___ The data ___

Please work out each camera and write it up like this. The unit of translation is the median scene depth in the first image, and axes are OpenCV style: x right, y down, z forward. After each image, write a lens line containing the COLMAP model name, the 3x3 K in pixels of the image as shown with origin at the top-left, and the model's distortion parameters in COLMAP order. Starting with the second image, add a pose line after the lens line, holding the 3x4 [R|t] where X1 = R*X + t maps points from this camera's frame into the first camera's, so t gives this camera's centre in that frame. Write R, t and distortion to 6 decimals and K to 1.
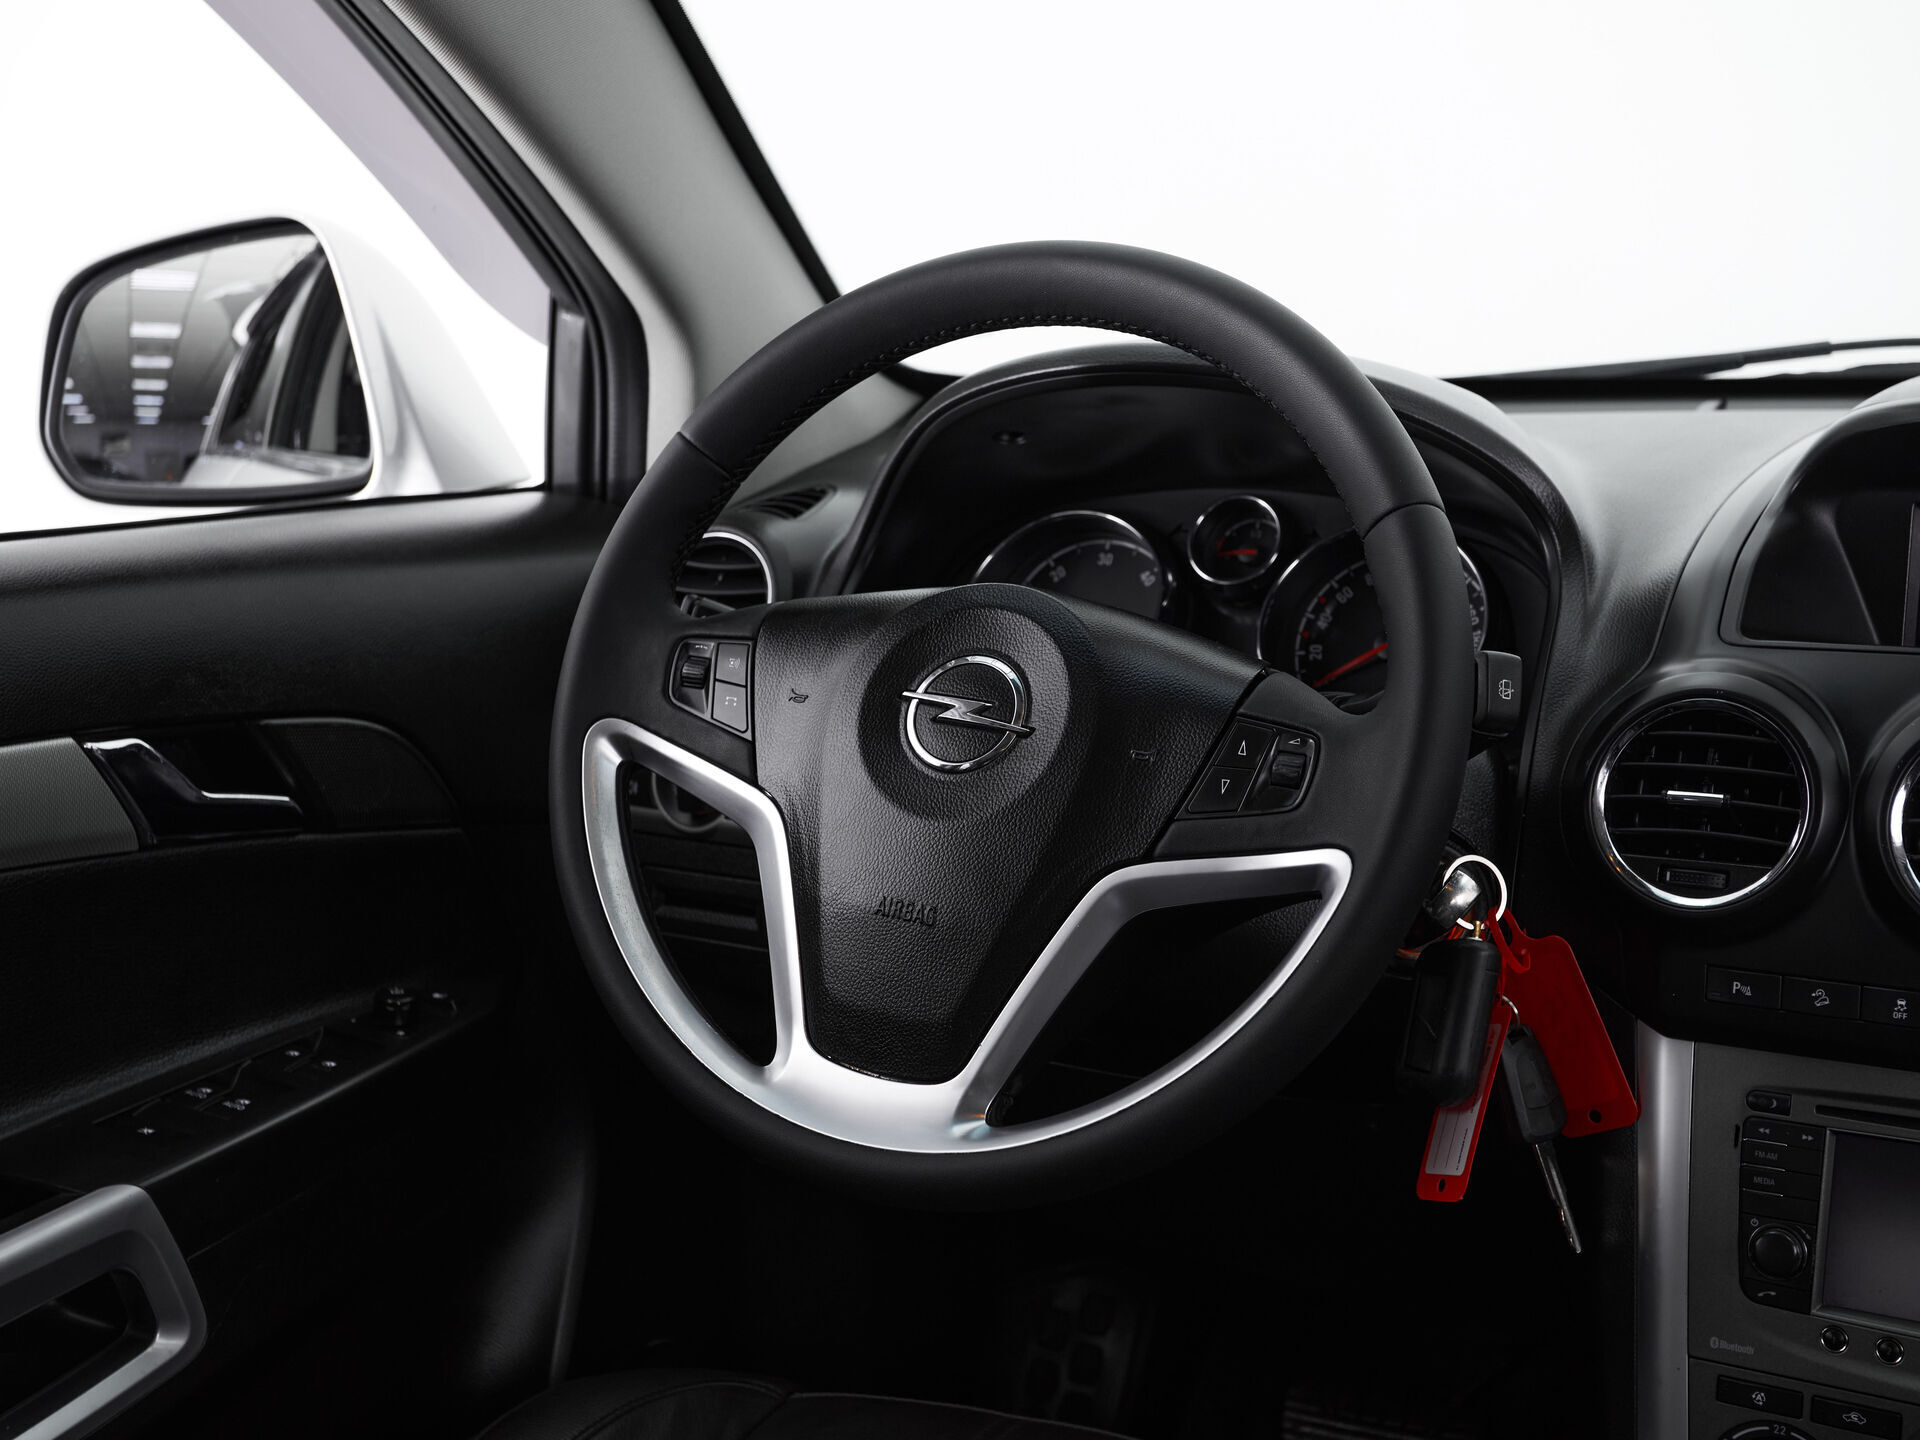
lens RADIAL K [[2332.3, 0, 953.3], [0, 2332.3, 709.3], [0, 0, 1]] dist [0.035285, 0.000000]
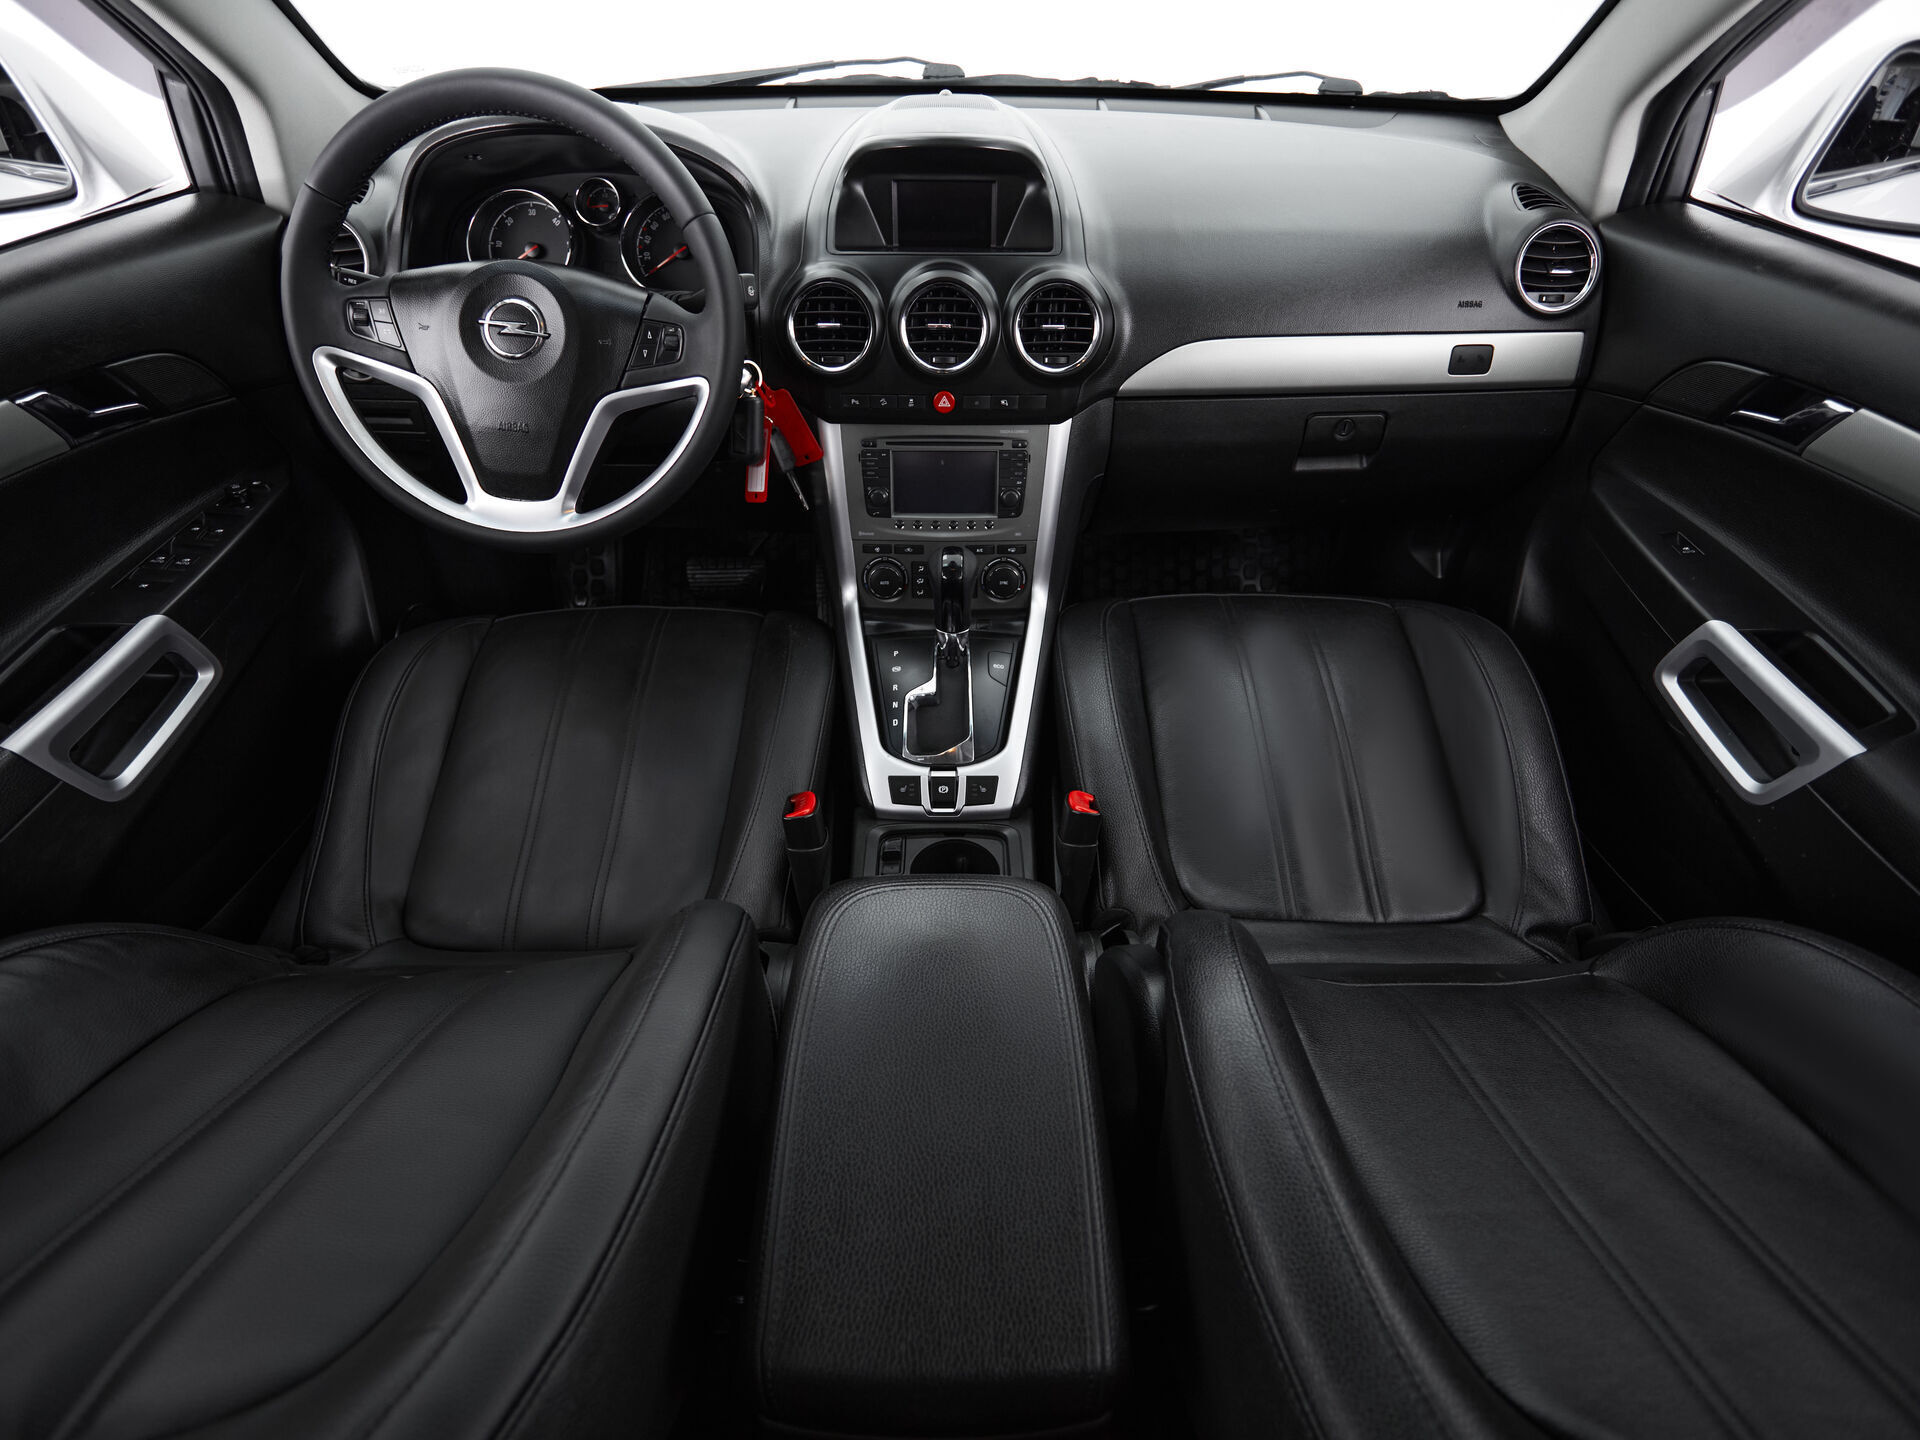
lens RADIAL K [[1030.7, 0, 962.1], [0, 1030.7, 716.1], [0, 0, 1]] dist [0.001957, -0.004956]
pose [[0.883626, -0.274644, 0.379178, -0.086347], [0.065497, 0.874422, 0.480725, -0.113096], [-0.463590, -0.399946, 0.790650, -0.101820]]
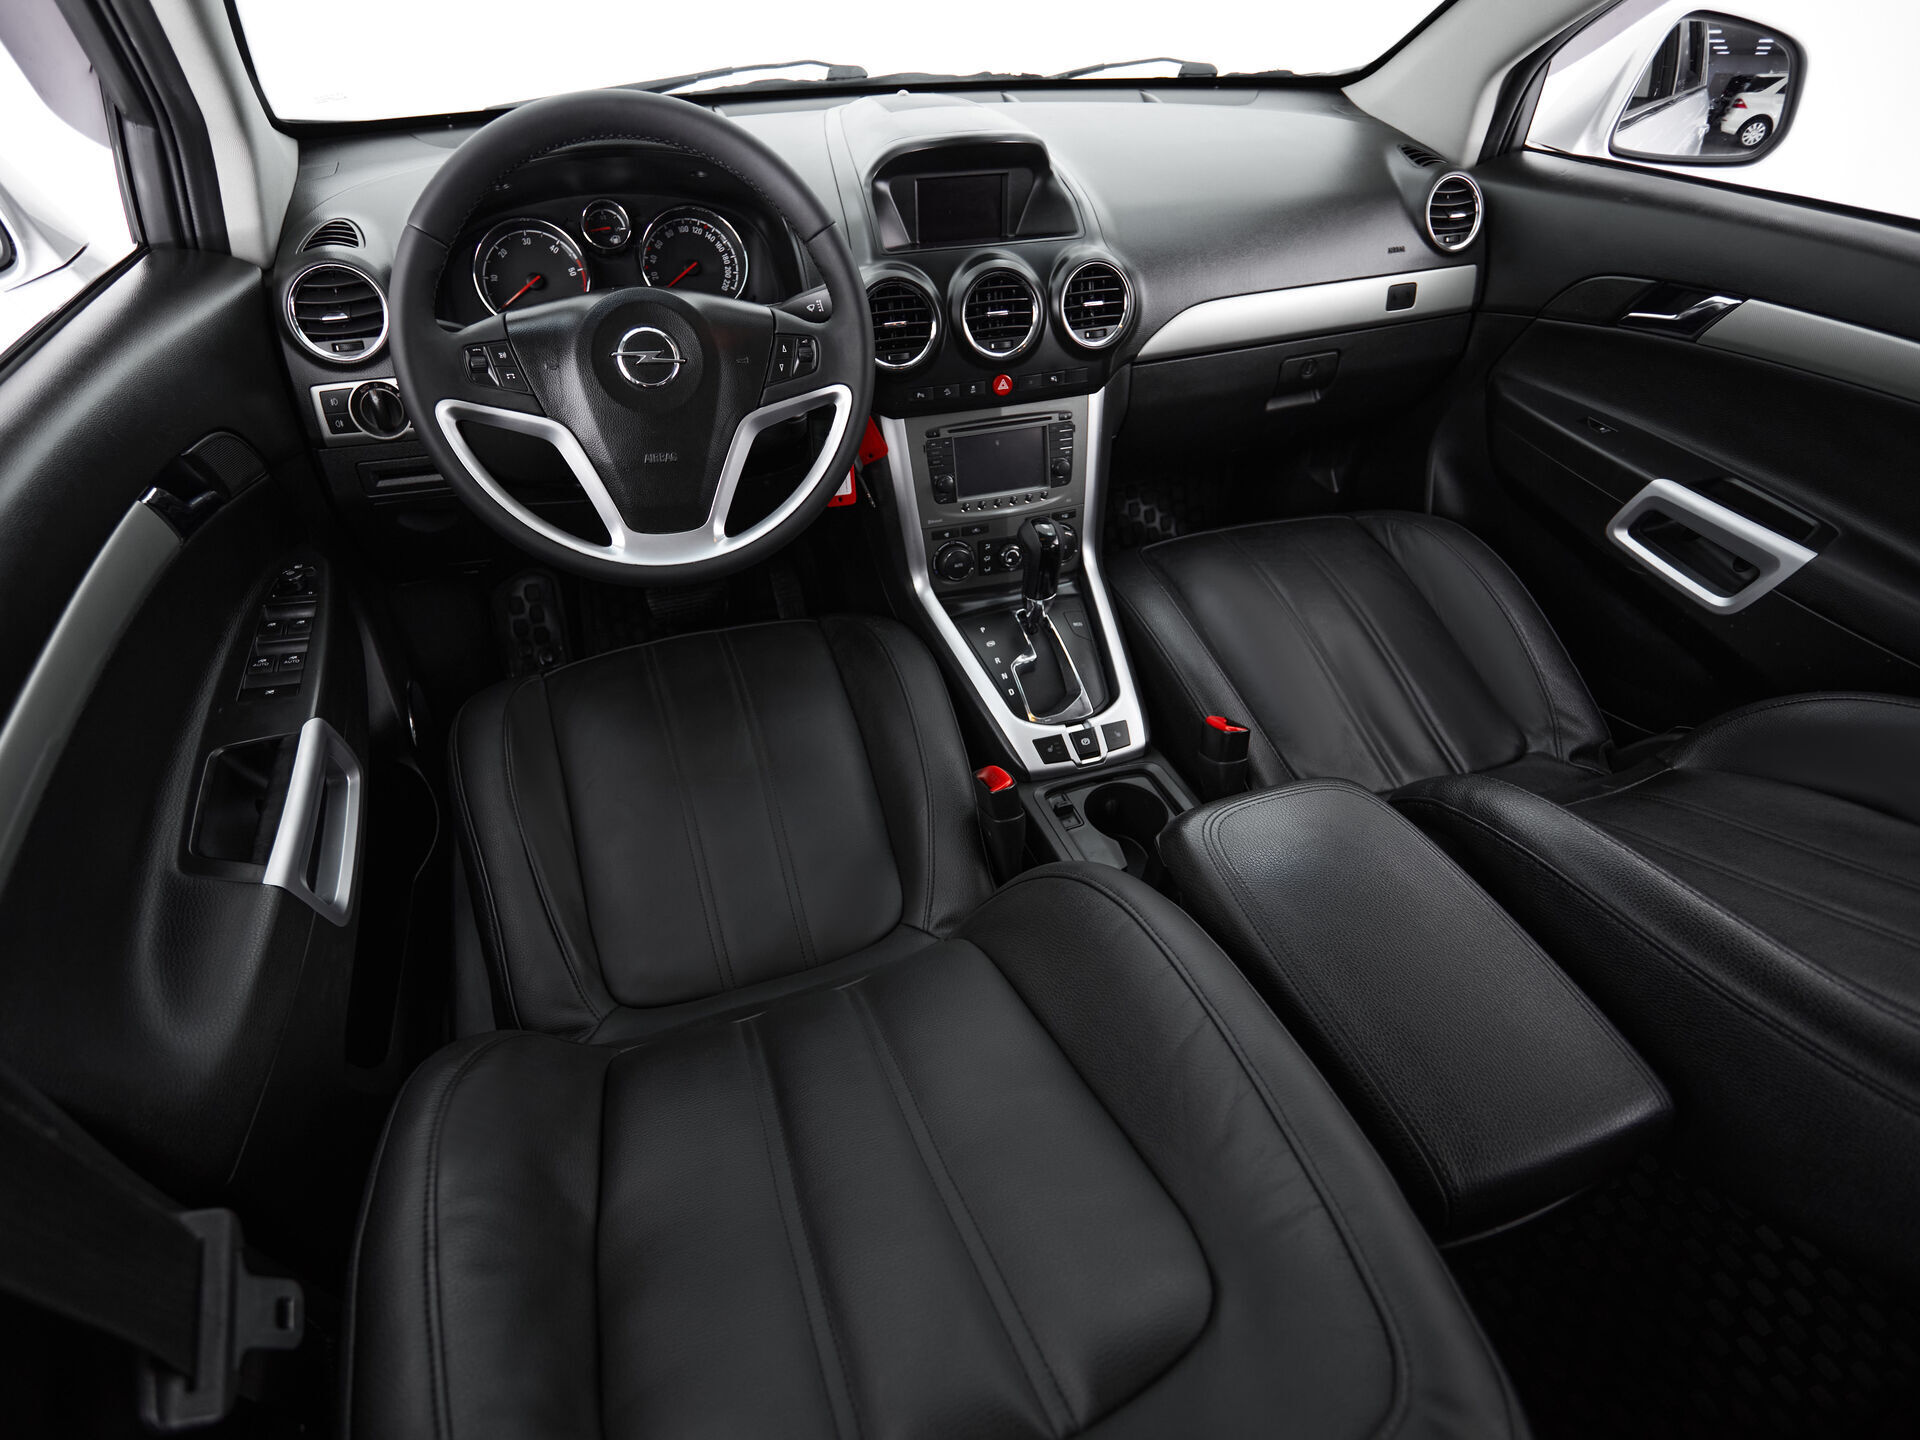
lens RADIAL K [[1030.7, 0, 921.4], [0, 1030.7, 714.5], [0, 0, 1]] dist [0.001957, -0.004956]
pose [[0.694313, -0.435789, 0.572729, -0.480670], [0.116720, 0.853469, 0.507905, -0.162016], [-0.710145, -0.285796, 0.643439, 0.118442]]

___

▶ Exercise objective
Could you revise everything from the start of the rows down to the line containing "dist [0.035285, 0.000000]", swapping "median scene depth" for "mean scene depth" and keeping all else the same? Leave the pictures out of your answer.

▶ Solved exercise
Please work out each camera and write it up like this. The unit of translation is the mean scene depth in the first image, and axes are OpenCV style: x right, y down, z forward. After each image, write a lens line containing the COLMAP model name, the 3x3 K in pixels of the image as shown with origin at the top-left, and the model's distortion parameters in COLMAP order. Starting with the second image, add a pose line after the lens line, holding the 3x4 [R|t] where X1 = R*X + t maps points from this camera's frame into the first camera's, so t gives this camera's centre in that frame. Write R, t and distortion to 6 decimals and K to 1.
lens RADIAL K [[2332.3, 0, 953.3], [0, 2332.3, 709.3], [0, 0, 1]] dist [0.035285, 0.000000]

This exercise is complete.